His back still hurt crazy bad.

Tuesday they said the preliminary biopsy results indicated cancer of the kidney but they needed send it off to IU and Mayo (and maybe other places)for additional testing to detect exactly what kind of cancer it is and its genetic makeup so it can be treated. That night Dr Campbell from Oncology came in and explained cancer to us…and I explained that in one of my first blogs. So that might bring us all up to speed.

We were moved to the apocolypse wing where it was nice and quiet to rest and he was taken off IVs to oral meds and we waited for results until we were released on Monday the 30th. (we are still waitng results)
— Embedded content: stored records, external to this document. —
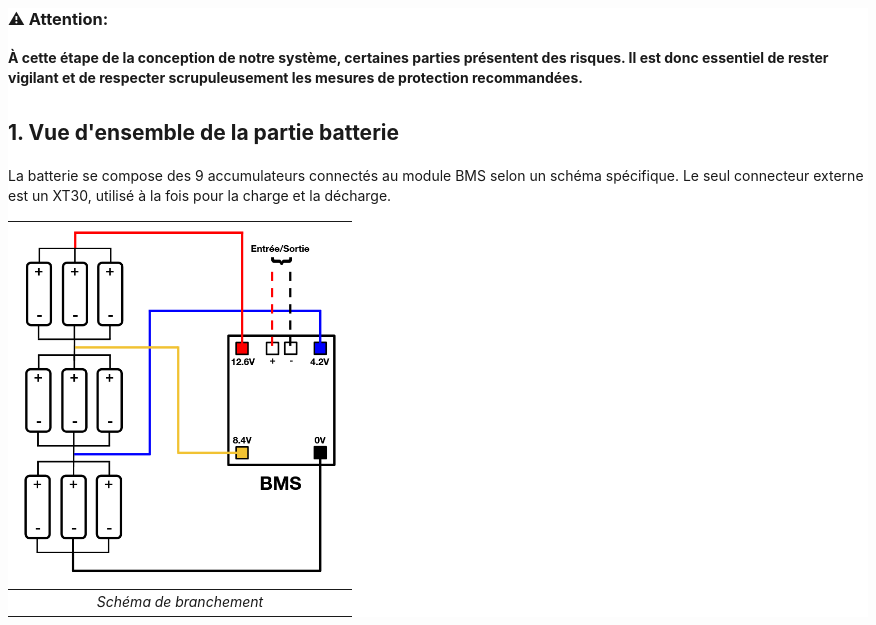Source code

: 



### **⚠️ Attention:**

**À cette étape de la conception de notre système, certaines parties présentent des risques. Il est donc essentiel de rester vigilant et de respecter scrupuleusement les mesures de protection recommandées.**





## **1. Vue d'ensemble de la partie batterie**

La batterie se compose des 9 accumulateurs connectés au module BMS selon un schéma spécifique. Le seul connecteur externe est un XT30, utilisé à la fois pour la charge et la décharge.

|<img src="./pictures/01_Batterie/schema_bms.png" alt="Acus Soudés par 3 avec 4 bandes" width="330">|
|:--:|
|*Schéma de branchement*|
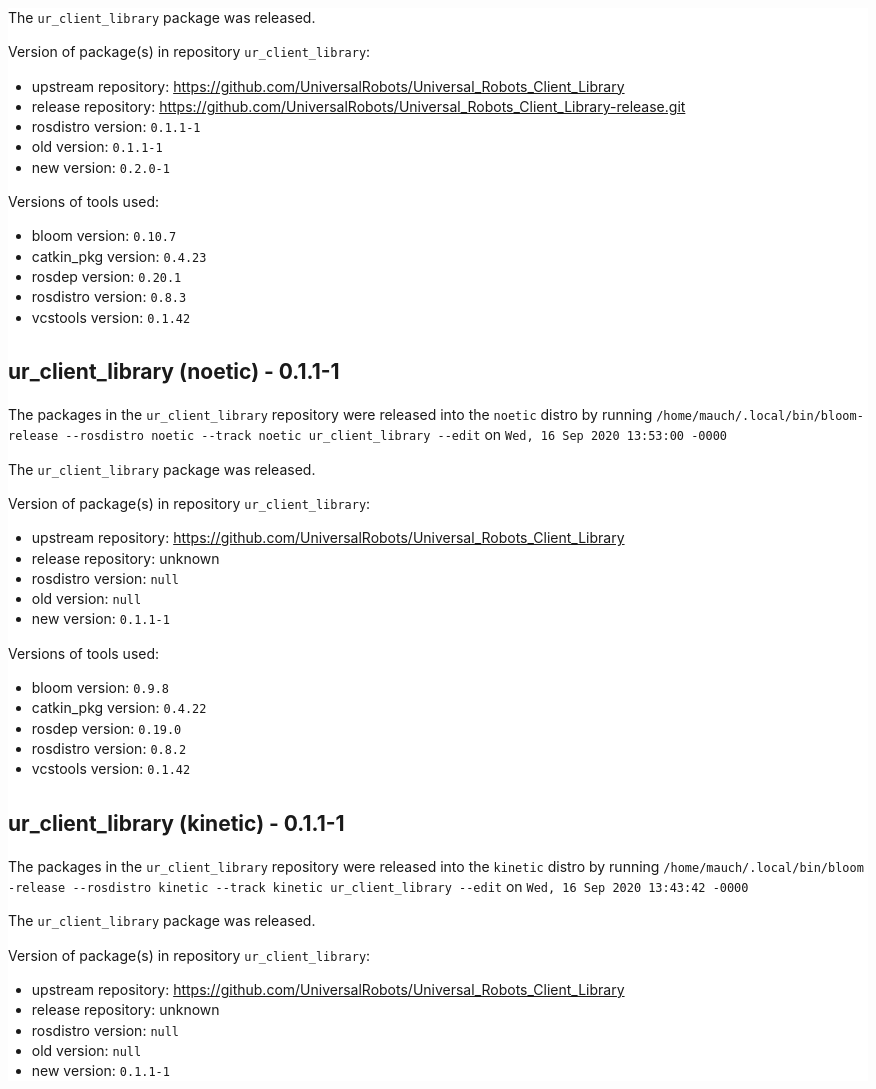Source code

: The `ur_client_library` package was released.

Version of package(s) in repository `ur_client_library`:

- upstream repository: https://github.com/UniversalRobots/Universal_Robots_Client_Library
- release repository: https://github.com/UniversalRobots/Universal_Robots_Client_Library-release.git
- rosdistro version: `0.1.1-1`
- old version: `0.1.1-1`
- new version: `0.2.0-1`

Versions of tools used:

- bloom version: `0.10.7`
- catkin_pkg version: `0.4.23`
- rosdep version: `0.20.1`
- rosdistro version: `0.8.3`
- vcstools version: `0.1.42`


## ur_client_library (noetic) - 0.1.1-1

The packages in the `ur_client_library` repository were released into the `noetic` distro by running `/home/mauch/.local/bin/bloom-release --rosdistro noetic --track noetic ur_client_library --edit` on `Wed, 16 Sep 2020 13:53:00 -0000`

The `ur_client_library` package was released.

Version of package(s) in repository `ur_client_library`:

- upstream repository: https://github.com/UniversalRobots/Universal_Robots_Client_Library
- release repository: unknown
- rosdistro version: `null`
- old version: `null`
- new version: `0.1.1-1`

Versions of tools used:

- bloom version: `0.9.8`
- catkin_pkg version: `0.4.22`
- rosdep version: `0.19.0`
- rosdistro version: `0.8.2`
- vcstools version: `0.1.42`


## ur_client_library (kinetic) - 0.1.1-1

The packages in the `ur_client_library` repository were released into the `kinetic` distro by running `/home/mauch/.local/bin/bloom-release --rosdistro kinetic --track kinetic ur_client_library --edit` on `Wed, 16 Sep 2020 13:43:42 -0000`

The `ur_client_library` package was released.

Version of package(s) in repository `ur_client_library`:

- upstream repository: https://github.com/UniversalRobots/Universal_Robots_Client_Library
- release repository: unknown
- rosdistro version: `null`
- old version: `null`
- new version: `0.1.1-1`

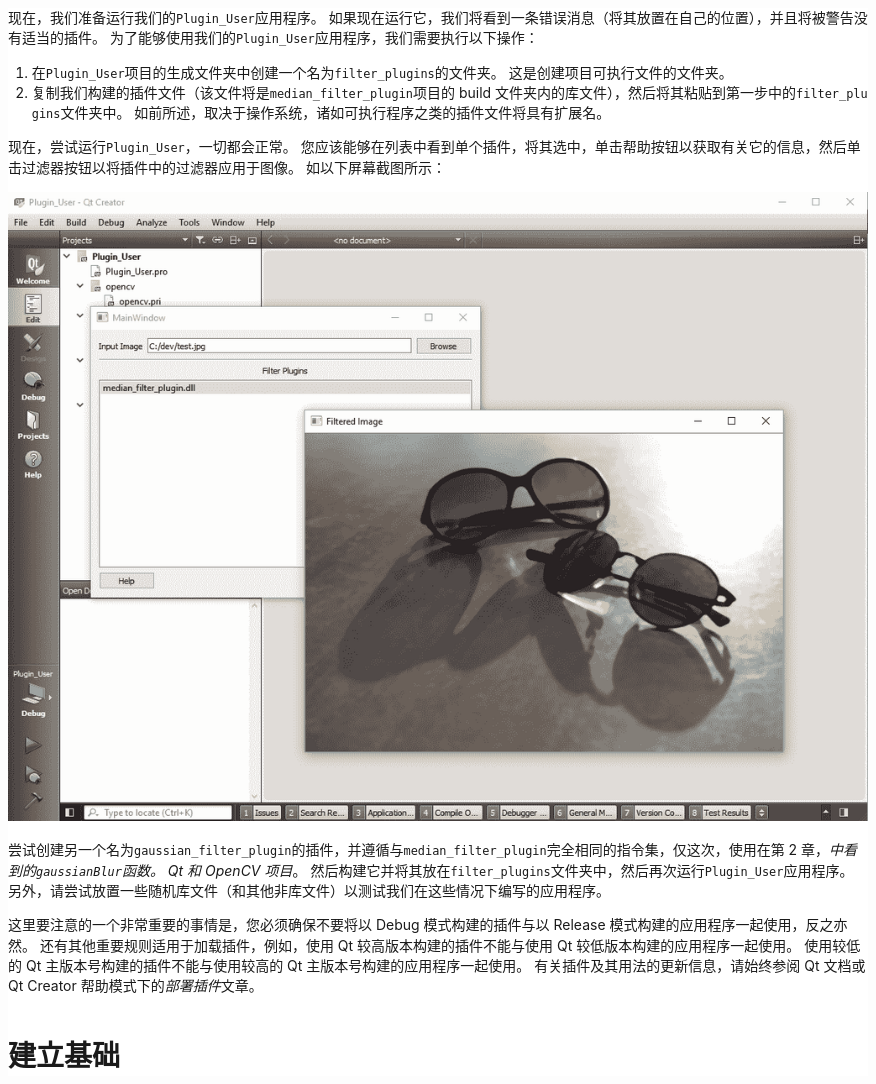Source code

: 现在，我们准备运行我们的`Plugin_User`应用程序。 如果现在运行它，我们将看到一条错误消息（将其放置在自己的位置），并且将被警告没有适当的插件。 为了能够使用我们的`Plugin_User`应用程序，我们需要执行以下操作：

1.  在`Plugin_User`项目的生成文件夹中创建一个名为`filter_plugins`的文件夹。 这是创建项目可执行文件的文件夹。
2.  复制我们构建的插件文件（该文件将是`median_filter_plugin`项目的 build 文件夹内的库文件），然后将其粘贴到第一步中的`filter_plugins`文件夹中。 如前所述，取决于操作系统，诸如可执行程序之类的插件文件将具有扩展名。

现在，尝试运行`Plugin_User`，一切都会正常。 您应该能够在列表中看到单个插件，将其选中，单击帮助按钮以获取有关它的信息，然后单击过滤器按钮以将插件中的过滤器应用于图像。 如以下屏幕截图所示：

![](img/efc2002d-4608-41dc-ba23-0cbb94bd0869.png)

尝试创建另一个名为`gaussian_filter_plugin`的插件，并遵循与`median_filter_plugin`完全相同的指令集，仅这次，使用在第 2 章，*中看到的`gaussianBlur`函数。 Qt 和 OpenCV 项目*。 然后构建它并将其放在`filter_plugins`文件夹中，然后再次运行`Plugin_User`应用程序。 另外，请尝试放置一些随机库文件（和其他非库文件）以测试我们在这些情况下编写的应用程序。

这里要注意的一个非常重要的事情是，您必须确保不要将以 Debug 模式构建的插件与以 Release 模式构建的应用程序一起使用，反之亦然。 还有其他重要规则适用于加载插件，例如，使用 Qt 较高版本构建的插件不能与使用 Qt 较低版本构建的应用程序一起使用。 使用较低的 Qt 主版本号构建的插件不能与使用较高的 Qt 主版本号构建的应用程序一起使用。 有关插件及其用法的更新信息，请始终参阅 Qt 文档或 Qt Creator 帮助模式下的*部署插件*文章。

# 建立基础
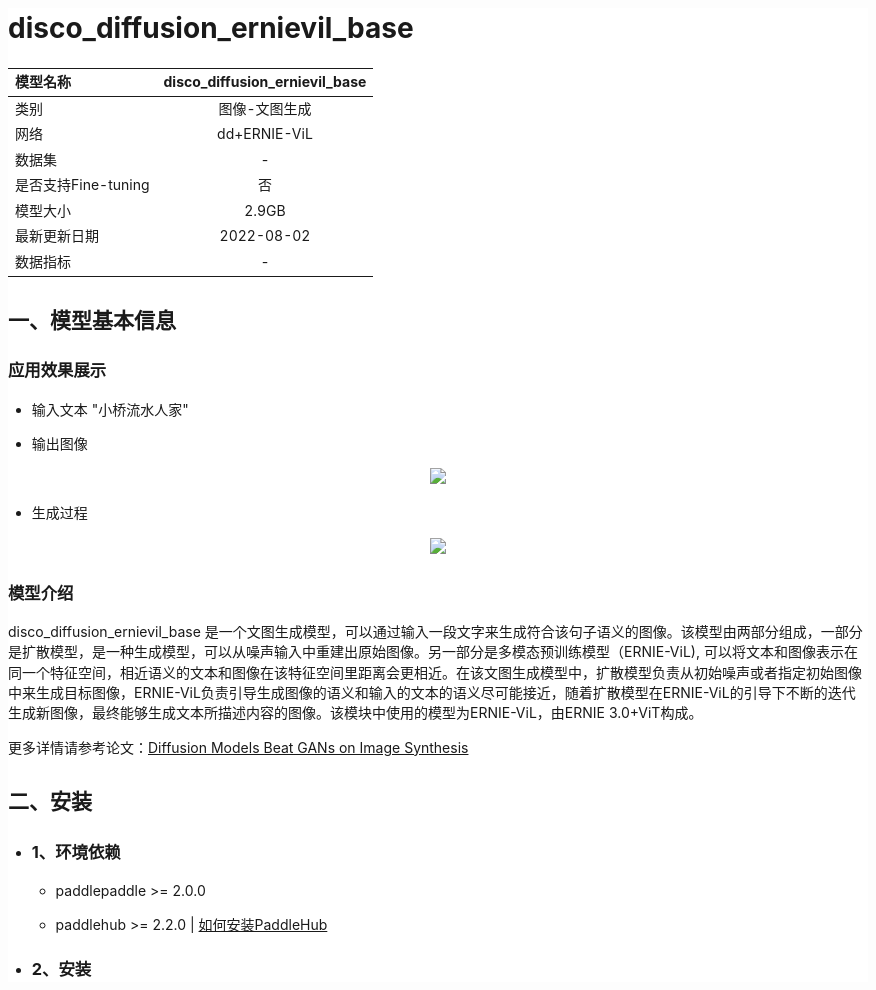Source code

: # disco_diffusion_ernievil_base

|模型名称|disco_diffusion_ernievil_base|
| :--- | :---: |
|类别|图像-文图生成|
|网络|dd+ERNIE-ViL|
|数据集|-|
|是否支持Fine-tuning|否|
|模型大小|2.9GB|
|最新更新日期|2022-08-02|
|数据指标|-|

## 一、模型基本信息

### 应用效果展示

   - 输入文本 "小桥流水人家"

   - 输出图像
   <p align="center">
     <img src="https://user-images.githubusercontent.com/22424850/183010362-ec76fa49-5170-462f-8fc8-4353fd648924.png"  width = "80%" hspace='10'/>
   <br />

   - 生成过程
   <p align="center">
     <img src="https://user-images.githubusercontent.com/22424850/183010368-834e6388-411b-4e73-9bc4-a0ac97cb58d5.gif"  width = "80%" hspace='10'/>
   <br />


### 模型介绍

disco_diffusion_ernievil_base 是一个文图生成模型，可以通过输入一段文字来生成符合该句子语义的图像。该模型由两部分组成，一部分是扩散模型，是一种生成模型，可以从噪声输入中重建出原始图像。另一部分是多模态预训练模型（ERNIE-ViL), 可以将文本和图像表示在同一个特征空间，相近语义的文本和图像在该特征空间里距离会更相近。在该文图生成模型中，扩散模型负责从初始噪声或者指定初始图像中来生成目标图像，ERNIE-ViL负责引导生成图像的语义和输入的文本的语义尽可能接近，随着扩散模型在ERNIE-ViL的引导下不断的迭代生成新图像，最终能够生成文本所描述内容的图像。该模块中使用的模型为ERNIE-ViL，由ERNIE 3.0+ViT构成。

更多详情请参考论文：[Diffusion Models Beat GANs on Image Synthesis](https://arxiv.org/abs/2105.05233)

## 二、安装

- ### 1、环境依赖

  - paddlepaddle >= 2.0.0

  - paddlehub >= 2.2.0    | [如何安装PaddleHub](../../../../docs/docs_ch/get_start/installation.rst)

- ### 2、安装
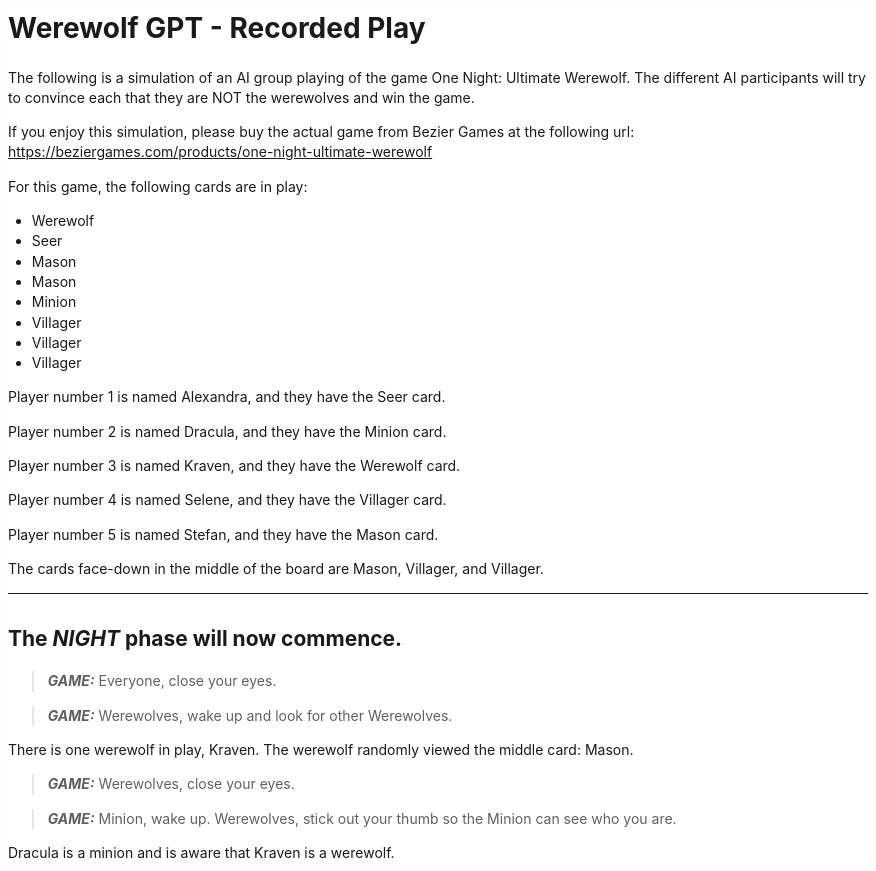 # Werewolf GPT - Recorded Play



The following is a simulation of an AI group playing of the game One Night: Ultimate Werewolf. The different AI participants will try to convince each that they are NOT the werewolves and win the game.

If you enjoy this simulation, please buy the actual game from Bezier Games at the following url: https://beziergames.com/products/one-night-ultimate-werewolf

For this game, the following cards are in play:


* Werewolf
* Seer
* Mason
* Mason
* Minion
* Villager
* Villager
* Villager


Player number 1 is named Alexandra, and they have the Seer card.


Player number 2 is named Dracula, and they have the Minion card.


Player number 3 is named Kraven, and they have the Werewolf card.


Player number 4 is named Selene, and they have the Villager card.


Player number 5 is named Stefan, and they have the Mason card.


The cards face-down in the middle of the board are Mason, Villager, and Villager.


---

## The ***NIGHT*** phase will now commence.


>***GAME:*** Everyone, close your eyes.


>***GAME:*** Werewolves, wake up and look for other Werewolves.


There is one werewolf in play, Kraven. The werewolf randomly viewed the middle card: Mason.


>***GAME:*** Werewolves, close your eyes.


>***GAME:*** Minion, wake up. Werewolves, stick out your thumb so the Minion can see who you are.


Dracula is a minion and is aware that Kraven is a werewolf.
Today is the 4th of September.

I was able to get into our Mayo account to see our upcoming appointments. We have transportation and hotel for a week in Rochester NM. One of the first things he will get is an MRI. I looked up that MRIs are more detailed than CT scans and can detect some cancers that are less or not detectable on CT scans. Spectrum did not do an MRI, I am not sure why.

Today many came to help us get some projects done and move some large items up to the Newaygo house where I found more wood cut and stacked and my porched beams on their way to being fully stained and sealed. I knew people were helping but it’s so nice to see it coming together. Its so incredible that people would do all of this for us. I think it’s really hard for Mark to know people are doing all of this and he can’t. He has no energy and small walks take his breath away. I’m very eager to get to Mayo.

Right now we are all sitting in the living room. Cora, Hatcher, Aly, Mark, me and Bucky watching a goofy movie and just doing…nothing. (besides this and some college math and college Bible summary). Its nice. I even think Karson is on his way here. Thanks for following and thanks for praying. Pray that pain does not increase and there are no new health issues before we leave that might detain us. Pray we can keep our ducks in a row for the week while we are apart.